YOUR INSTRUCTIONS: Write out each line of the material below as a JSON list of strings, one string per line, with blank lines skipped. Leave the pictures out.

-- Start of RECORD LIST --

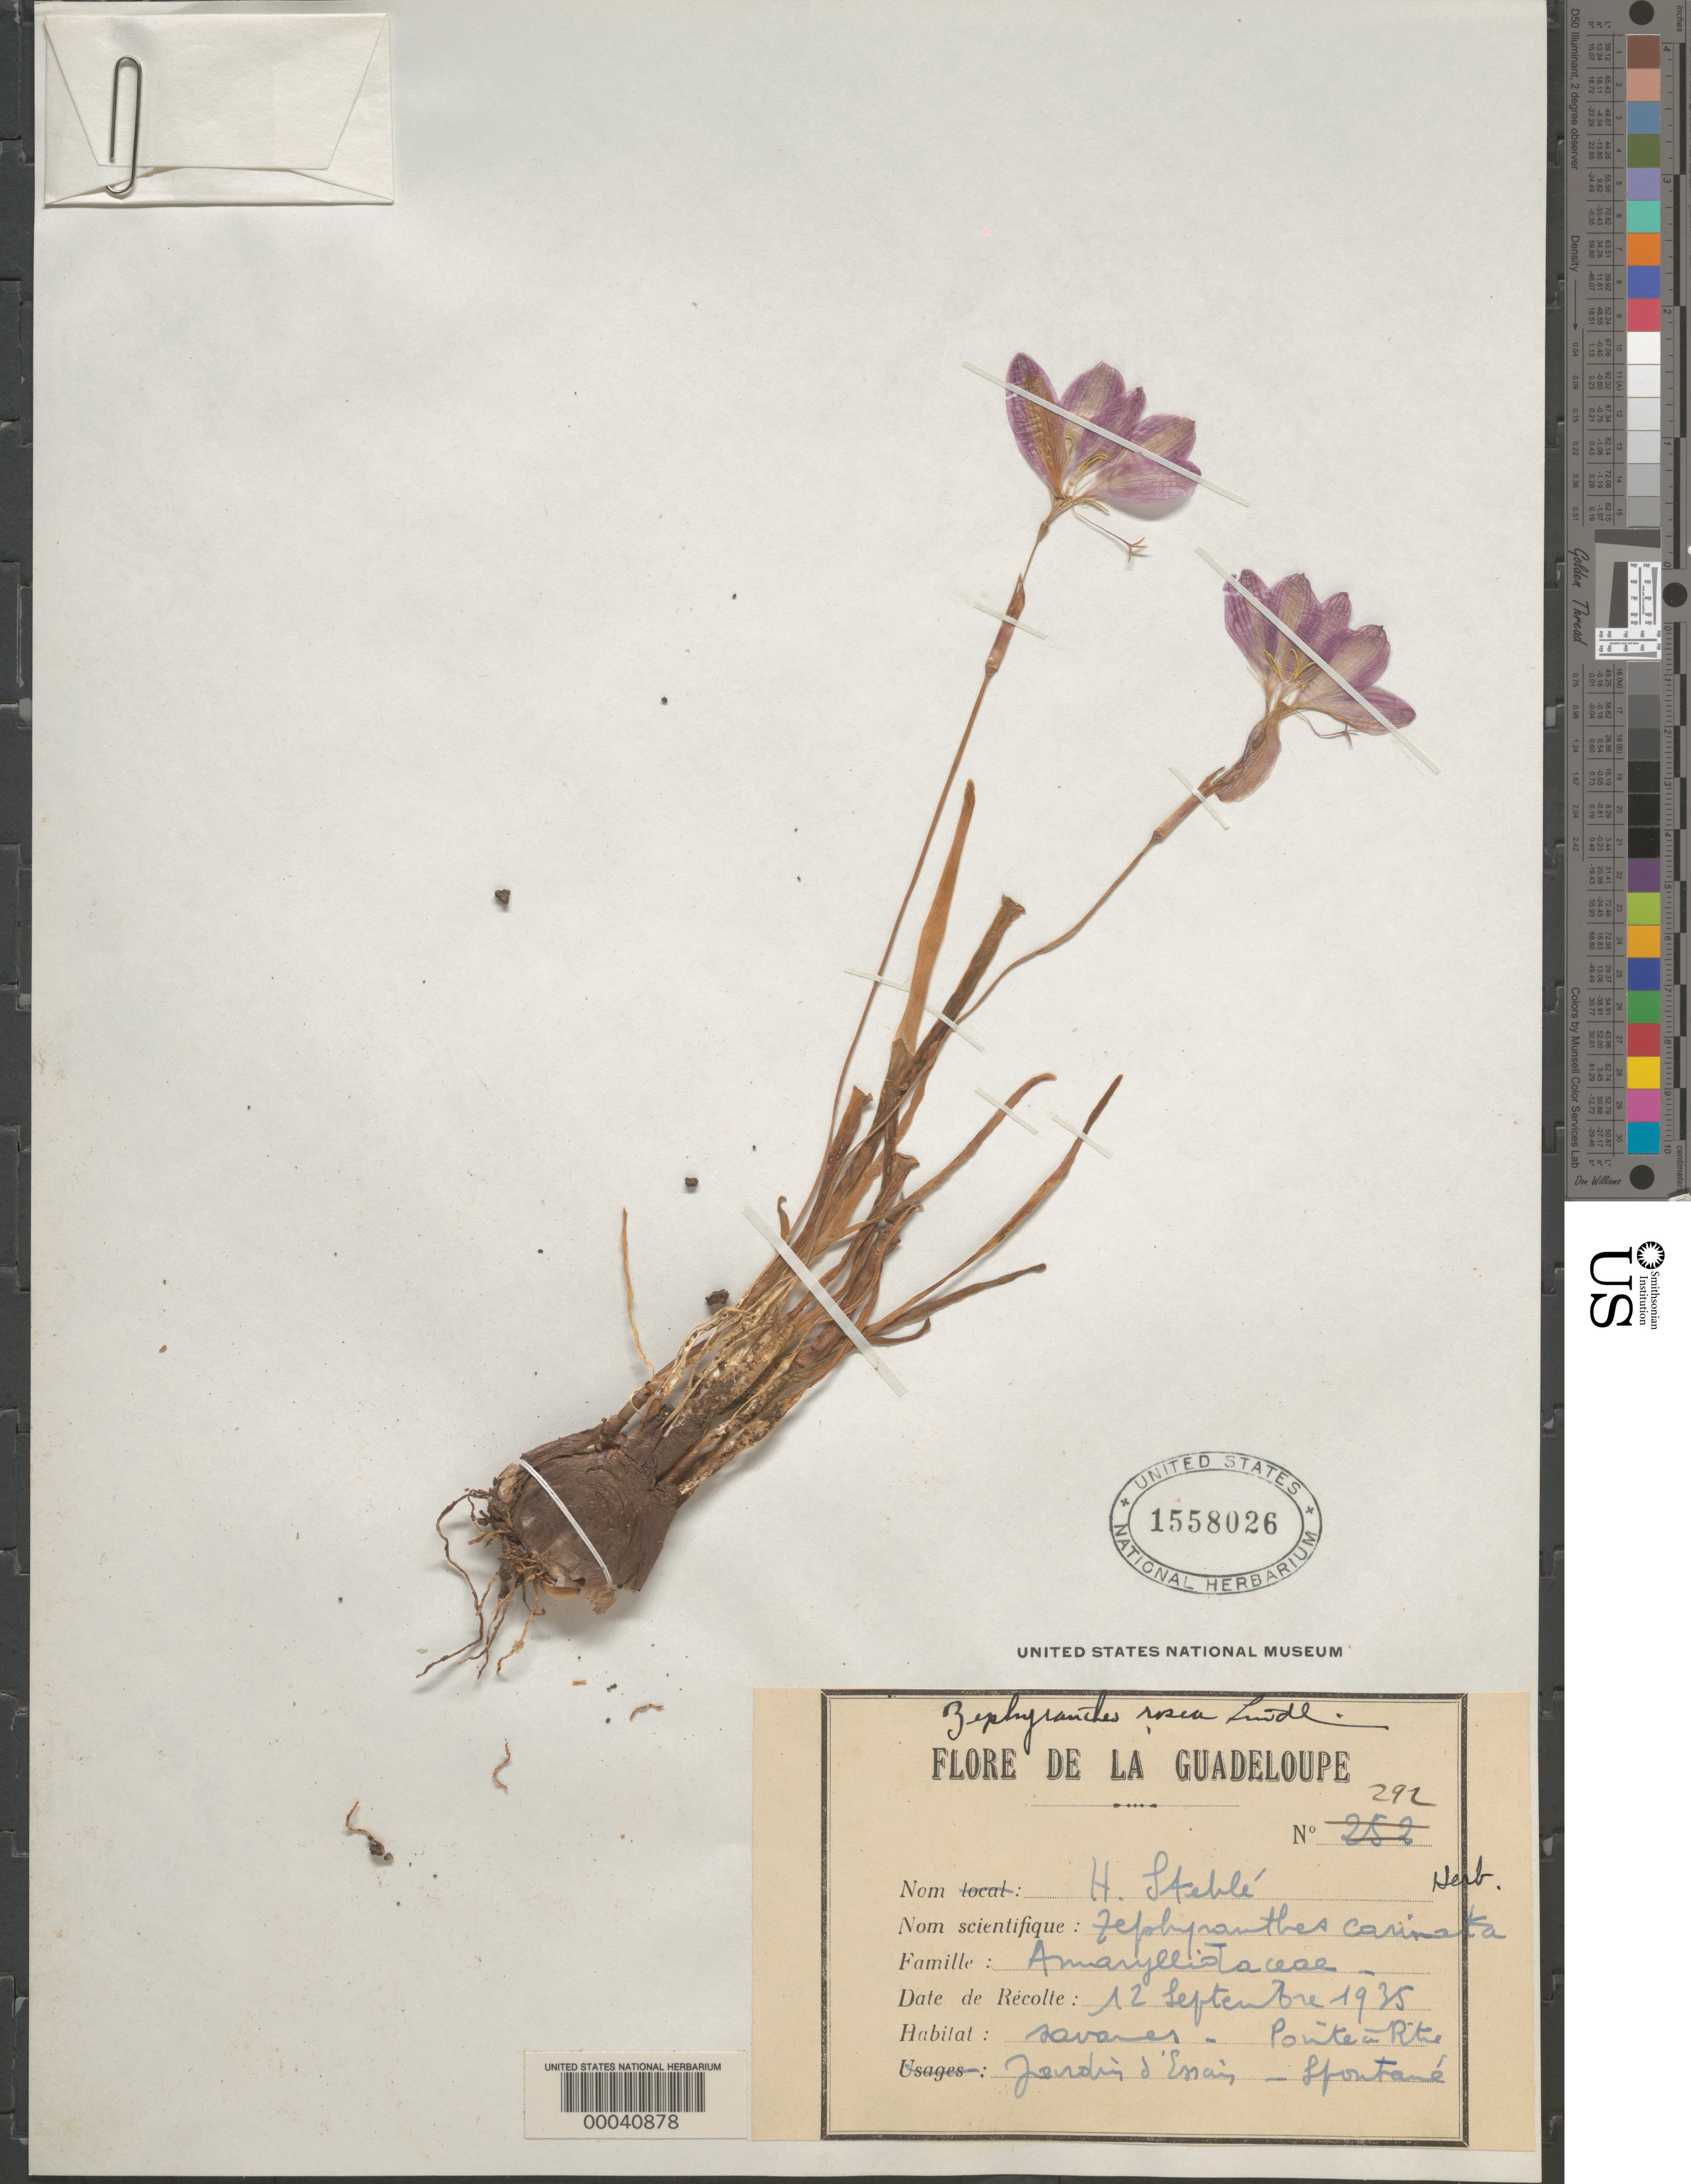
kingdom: Plantae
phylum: Tracheophyta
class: Liliopsida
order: Asparagales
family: Amaryllidaceae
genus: Zephyranthes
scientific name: Zephyranthes rosea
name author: Lindl.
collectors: H. Stehlé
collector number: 292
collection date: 1935-09-12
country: Guadeloupe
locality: Savanes - Ponte a Pitre.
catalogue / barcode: US 1558026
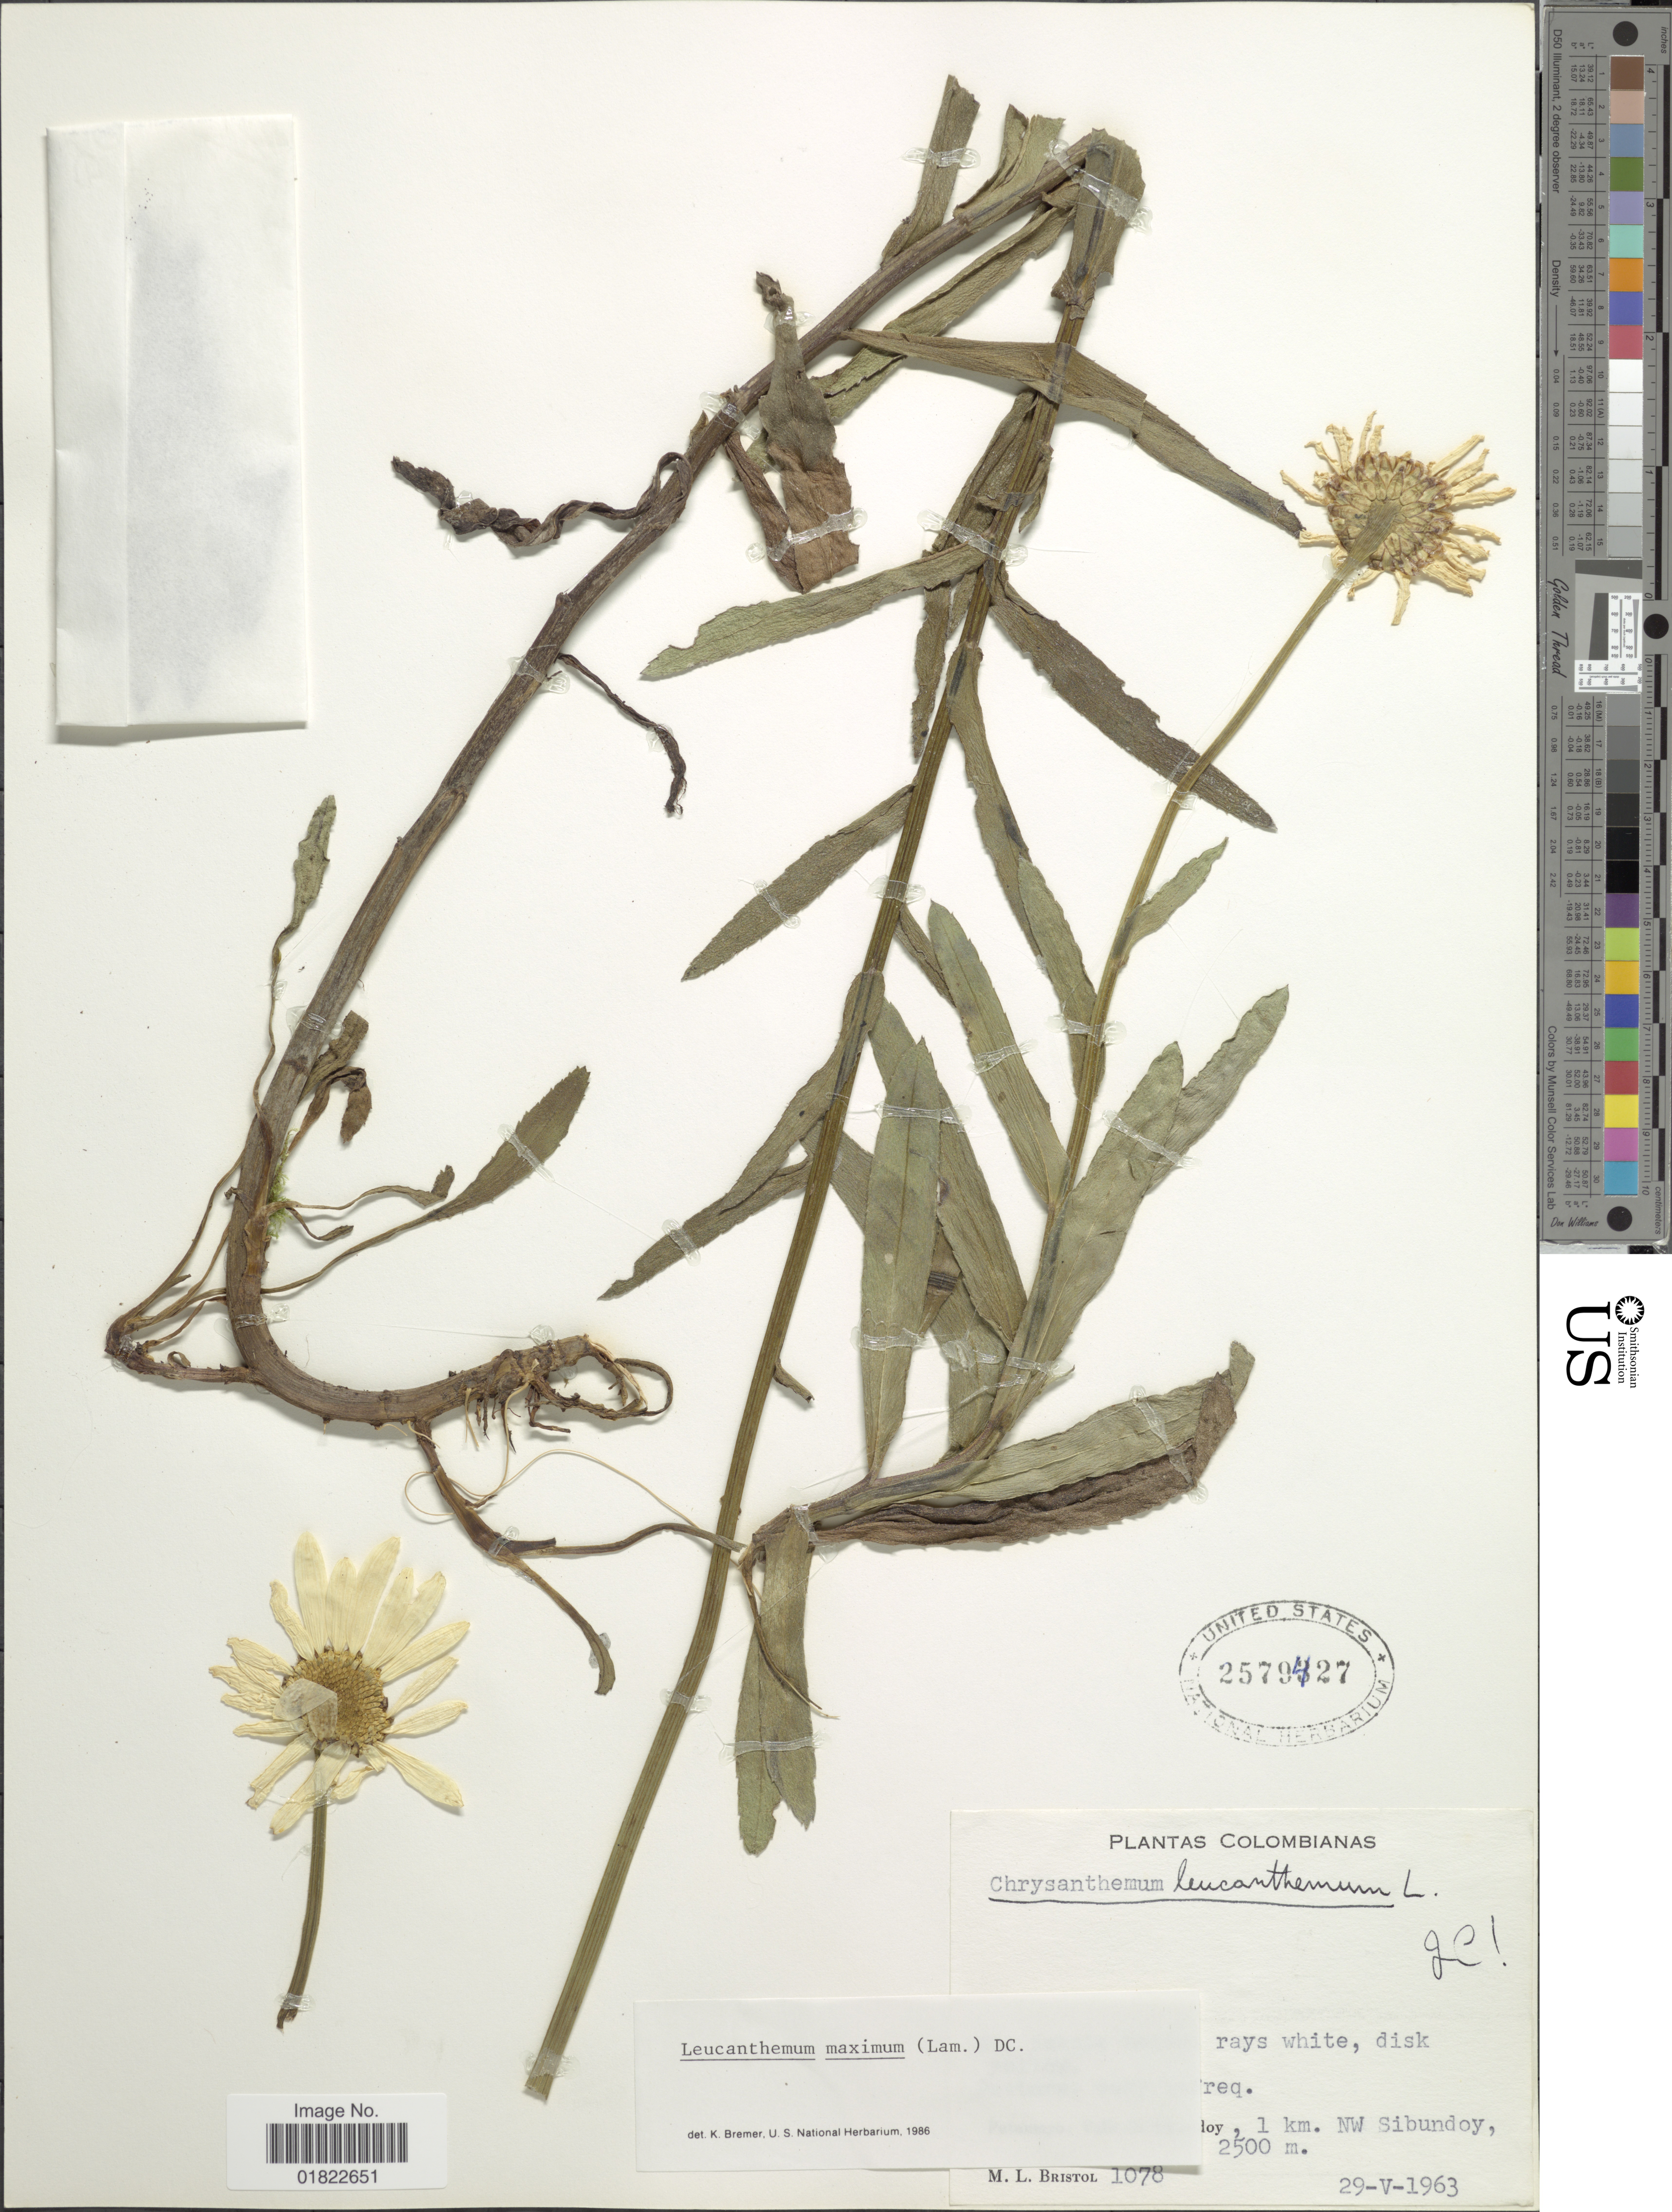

-- End of RECORD LIST --

THE RESULT:
[
  "kingdom: Plantae",
  "phylum: Tracheophyta",
  "class: Liliopsida",
  "order: Asparagales",
  "family: Amaryllidaceae",
  "genus: Zephyranthes",
  "scientific name: Zephyranthes rosea",
  "name author: Lindl.",
  "collectors: H. Stehlé",
  "collector number: 292",
  "collection date: 1935-09-12",
  "country: Guadeloupe",
  "locality: Savanes - Ponte a Pitre.",
  "catalogue / barcode: US 1558026"
]